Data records
Segment Open

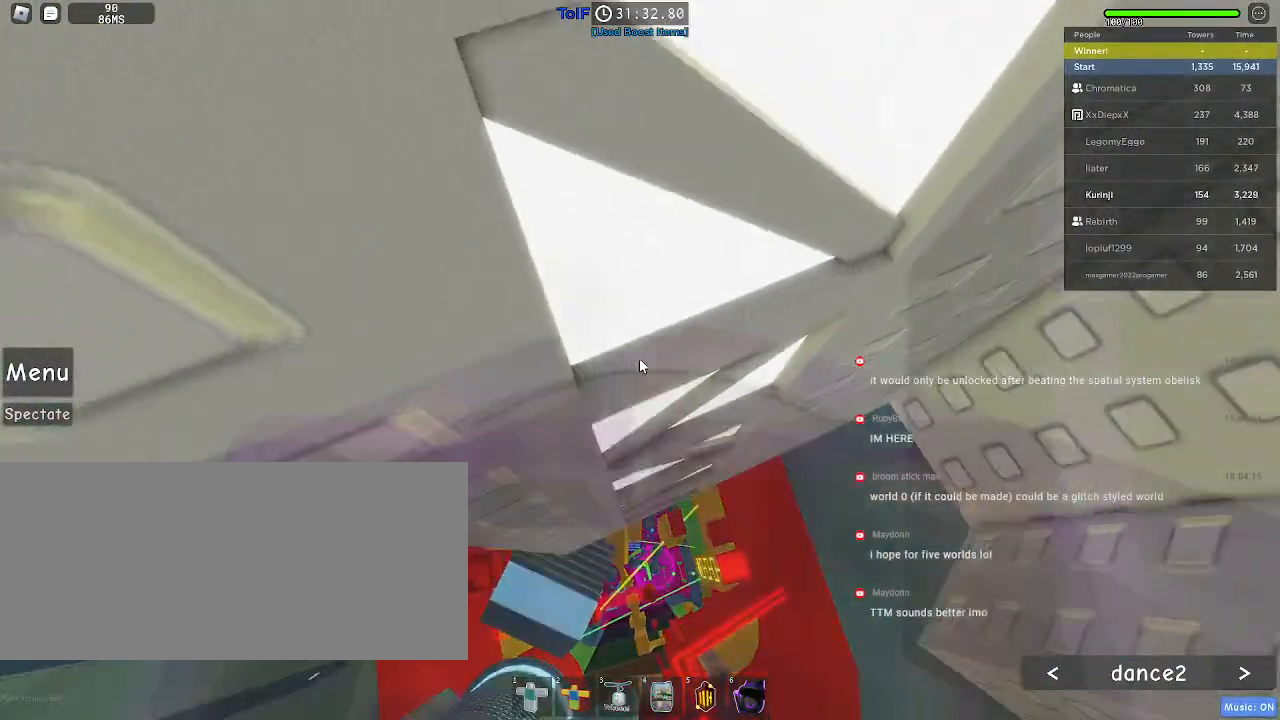
{"keys": [], "mouse": ["right"], "events": [[284, "mouse_wheel", "up"]]}
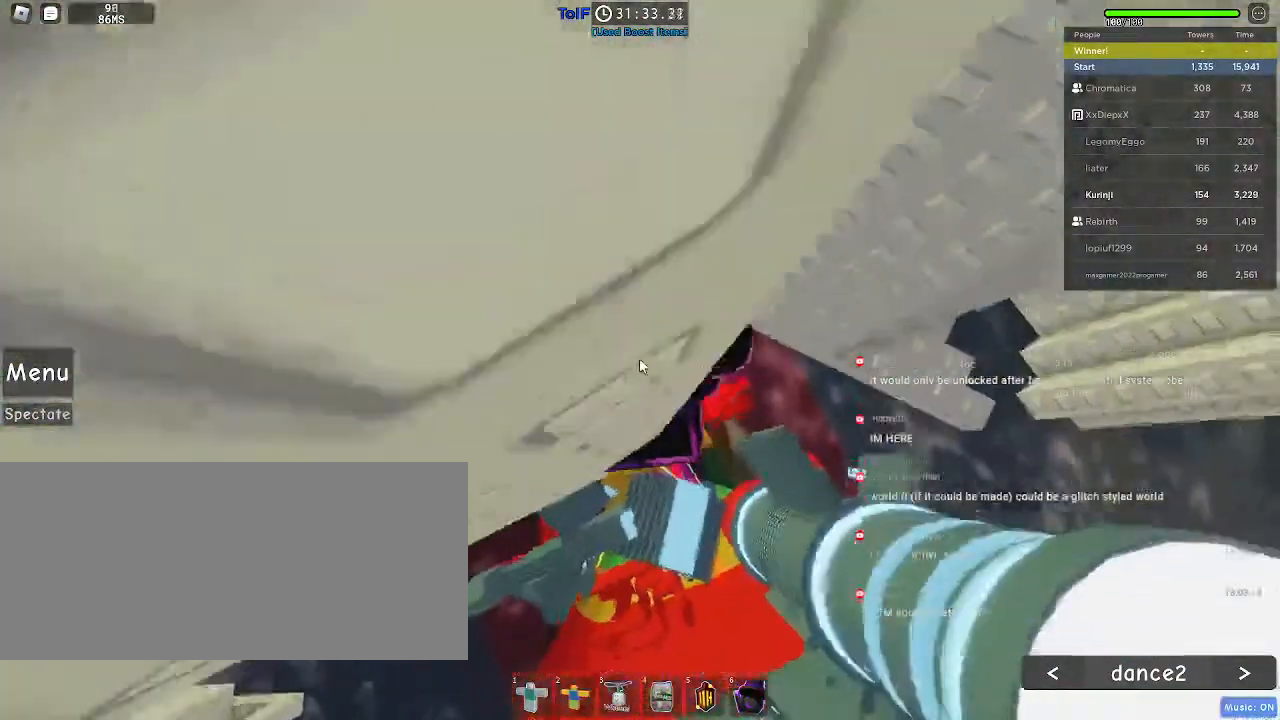
{"keys": ["d"], "mouse": ["right"], "events": [[184, "d", "down"], [184, "space", "down"], [250, "shift", "down"], [300, "space", "up"], [384, "shift", "up"]]}
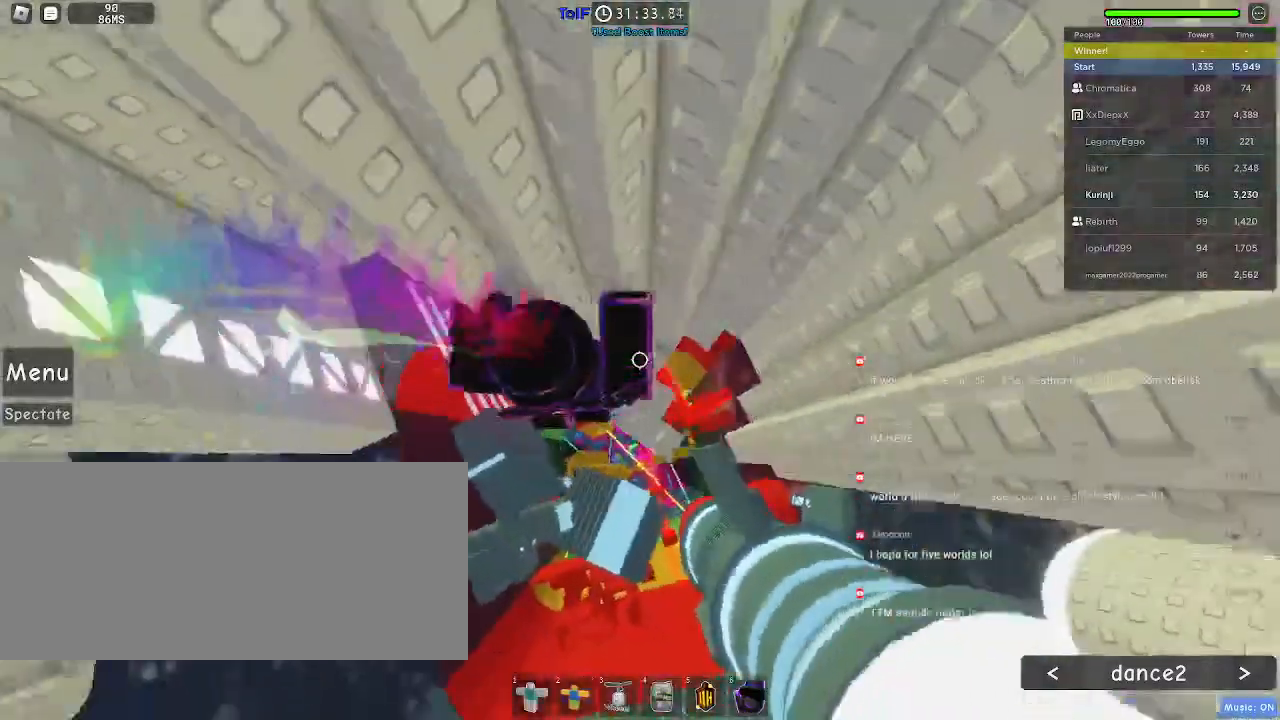
{"keys": [], "mouse": [], "events": [[134, "d", "up"], [184, "mouse_right", "up"], [317, "s", "down"], [367, "s", "up"]]}
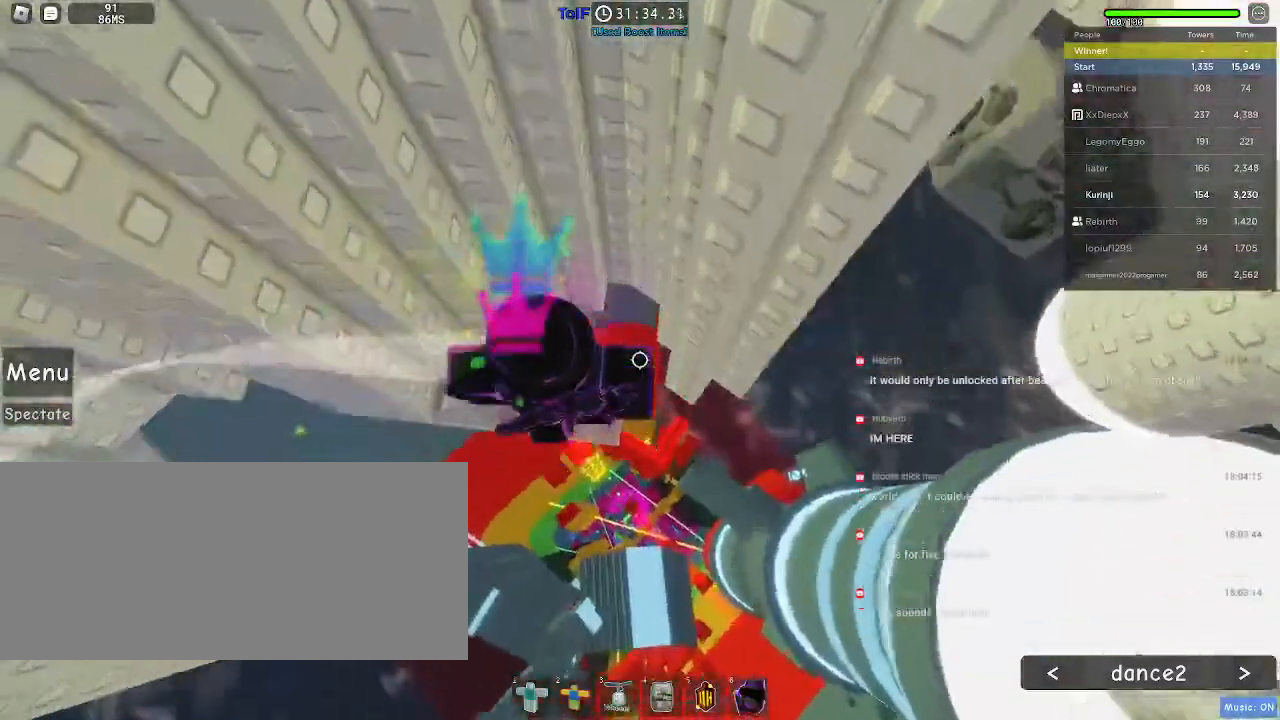
{"keys": [], "mouse": [], "events": [[384, "d", "down"], [434, "d", "up"]]}
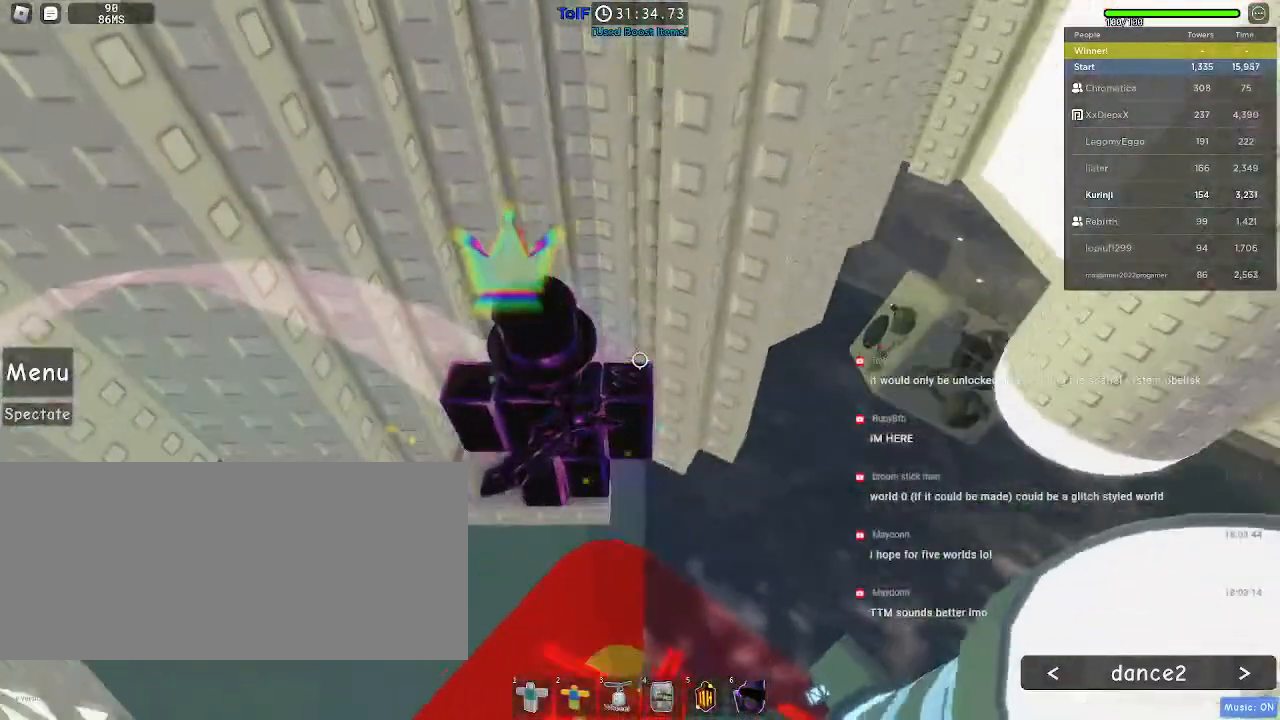
{"keys": [], "mouse": [], "events": []}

Segment Closed

The response should repeat every entry above exactly and include none of the pictures.

{"keys": [], "mouse": ["right"], "events": [[284, "mouse_wheel", "up"]]}
{"keys": ["d"], "mouse": ["right"], "events": [[184, "d", "down"], [184, "space", "down"], [250, "shift", "down"], [300, "space", "up"], [384, "shift", "up"]]}
{"keys": [], "mouse": [], "events": [[134, "d", "up"], [184, "mouse_right", "up"], [317, "s", "down"], [367, "s", "up"]]}
{"keys": [], "mouse": [], "events": [[384, "d", "down"], [434, "d", "up"]]}
{"keys": [], "mouse": [], "events": []}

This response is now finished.